The first thing that came to my mind was 'Power Management' is not allowing the Host to give the VM all the CPU power its requesting. However I've verified this is not the case. Everything is setup to High Performance. And I've confirmed it further by doing the following:
- If I spin a stresslinux VM on the host with a similar vCPU configuration as these VM, I can bring all the vCPUs to full utilization.
- On the actual VMs having the issue, I can spin up two instances of CPUSTRESS from Sysinternals and bring the vCPUs to full 100% utilization (Don't tell the DBA about this).
- Heck, even if SQL is NOT RUNNING, CPU demand still won't go down despite CPU usage being 1%.
So I don't understand why the CPU demand counter is pegged at the full 20GHz allocated to the VM when the CPU usage is clearly nowhere near that AND there's nothing preventing the Host from giving the VM all the resources it demands.

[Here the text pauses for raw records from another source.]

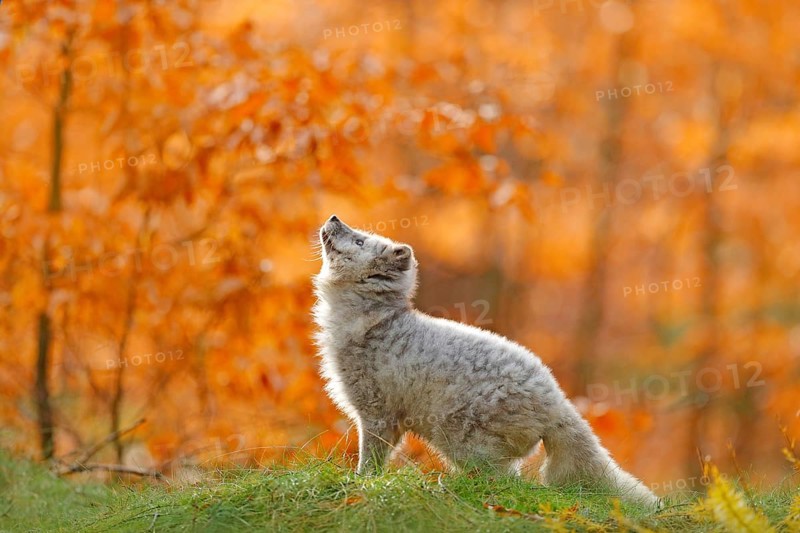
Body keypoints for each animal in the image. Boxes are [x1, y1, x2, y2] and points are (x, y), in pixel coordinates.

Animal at [312, 215, 659, 506]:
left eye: (360, 241)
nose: (333, 217)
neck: (373, 321)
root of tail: (559, 402)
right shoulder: (389, 420)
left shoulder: (376, 414)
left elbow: (369, 461)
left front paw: (359, 485)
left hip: (462, 441)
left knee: (504, 483)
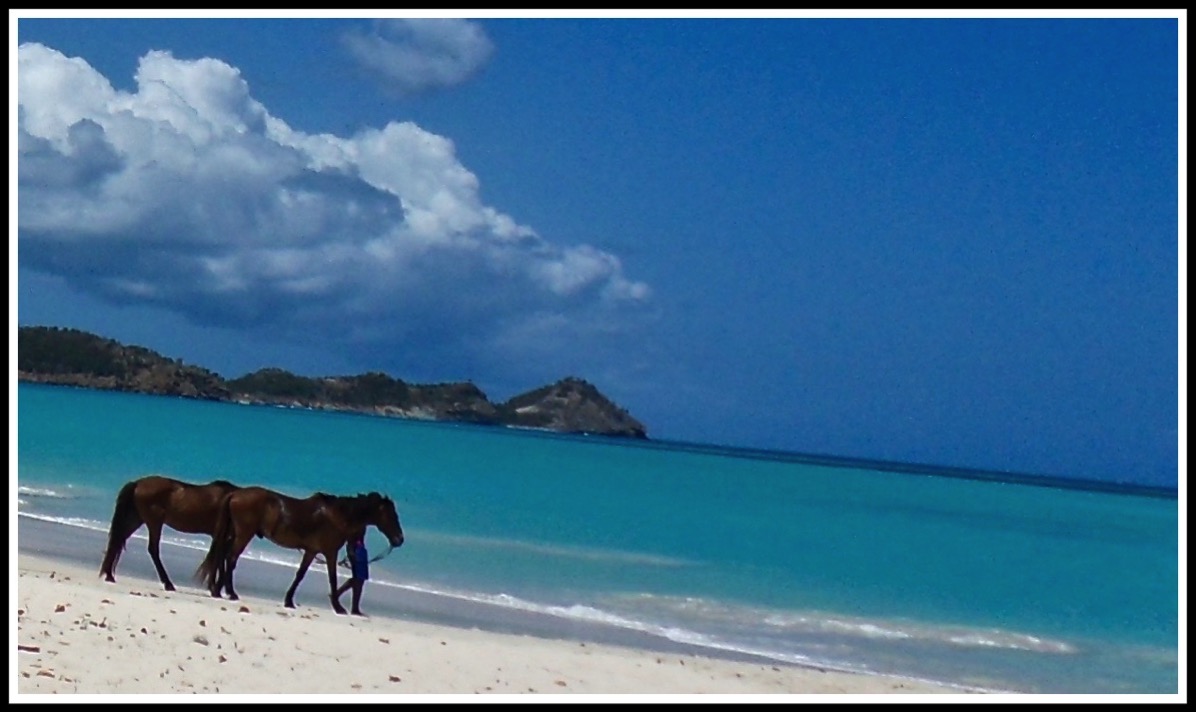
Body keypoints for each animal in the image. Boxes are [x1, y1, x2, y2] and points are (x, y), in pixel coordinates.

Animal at [99, 475, 241, 591]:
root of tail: (137, 483)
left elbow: (221, 560)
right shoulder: (224, 536)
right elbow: (221, 560)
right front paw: (218, 588)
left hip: (137, 519)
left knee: (118, 540)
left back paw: (109, 575)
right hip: (154, 522)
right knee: (153, 549)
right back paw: (168, 583)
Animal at [195, 487, 404, 614]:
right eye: (391, 515)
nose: (399, 539)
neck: (336, 516)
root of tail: (236, 494)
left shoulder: (311, 552)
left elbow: (300, 575)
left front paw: (289, 601)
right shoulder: (330, 553)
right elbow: (333, 578)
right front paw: (338, 607)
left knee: (224, 557)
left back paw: (218, 590)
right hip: (244, 534)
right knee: (231, 559)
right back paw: (230, 592)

I've gone over every single setting I can think of and I'm not finding anything different on these VMs from other similarly configured ones NOT having the issue. Again, the VMs having this issue are both sitting on separate Hosts and are the only workload on them. Meaning only 8 pCPUs out of 24 on the host are in use.
Other things I've tried: moving the VMs to other hosts, and rebooting the VMs.
Any insights would be appreciated. At this point I'm simply out of ideas.